=== Selected passage ===
==================================================
HealthPartners has plenty of data to show if its patients are healthy, but no clue whether they also are happy.
At least not yet.
The Bloomington-based provider of health care and insurance is launching a new annual survey of people's well-being, because studies suggest that personal satisfaction can promote better health and less need for health care.
That's not to say that positive well-being is a requirement for good health, or vice versa, said Dr. Thomas Kottke, a cardiologist recently named as HealthPartners' medical director for well-being. "There are folks, quadriplegic with broken necks, who have very high levels of well-being."
But HealthPartners nonetheless sees dividends down the road if it can both assess and improve the well-being of the people it serves.
Starting this year, the organization will survey 5,000 of its patients and members on its homegrown definition of well-being, which includes six components: emotional functioning, physical functioning, career satisfaction, adequacy of financial resources, social/interpersonal relations, community support, and meaning and purpose.
==================================================
=== Material shown ===
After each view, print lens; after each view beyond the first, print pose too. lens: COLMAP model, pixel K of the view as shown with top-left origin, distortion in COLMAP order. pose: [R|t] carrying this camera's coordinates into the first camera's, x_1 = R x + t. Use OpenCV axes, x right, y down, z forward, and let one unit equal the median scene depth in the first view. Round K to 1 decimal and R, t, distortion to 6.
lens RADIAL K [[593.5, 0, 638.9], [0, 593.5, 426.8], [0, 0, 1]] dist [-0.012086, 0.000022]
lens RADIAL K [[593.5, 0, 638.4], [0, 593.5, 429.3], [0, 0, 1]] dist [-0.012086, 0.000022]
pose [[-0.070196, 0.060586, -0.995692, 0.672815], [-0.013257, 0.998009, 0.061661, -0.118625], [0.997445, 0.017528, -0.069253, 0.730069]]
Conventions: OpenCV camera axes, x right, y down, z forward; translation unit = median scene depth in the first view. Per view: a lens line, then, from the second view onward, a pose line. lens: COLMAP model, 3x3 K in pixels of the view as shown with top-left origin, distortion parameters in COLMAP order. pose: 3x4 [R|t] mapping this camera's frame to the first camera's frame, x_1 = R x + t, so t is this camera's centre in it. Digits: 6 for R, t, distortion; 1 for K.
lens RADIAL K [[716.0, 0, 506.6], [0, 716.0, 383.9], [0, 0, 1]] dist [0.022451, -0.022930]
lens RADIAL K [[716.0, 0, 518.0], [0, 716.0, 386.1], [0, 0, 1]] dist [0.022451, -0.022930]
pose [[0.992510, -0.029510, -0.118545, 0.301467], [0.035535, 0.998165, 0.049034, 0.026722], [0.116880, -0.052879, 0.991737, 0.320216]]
==================================================
=== Task item ===
Answer these questions from the passage about the HealthPartners well-being survey:
(a) In what city is HealthPartners based?
(b) Who was recently named HealthPartners' medical director for well-being, and what is his specialty?
(c) How many patients and members will the survey cover?

=== Output of the exercise ===
(a) Bloomington.
(b) Dr. Thomas Kottke, a cardiologist.
(c) 5,000.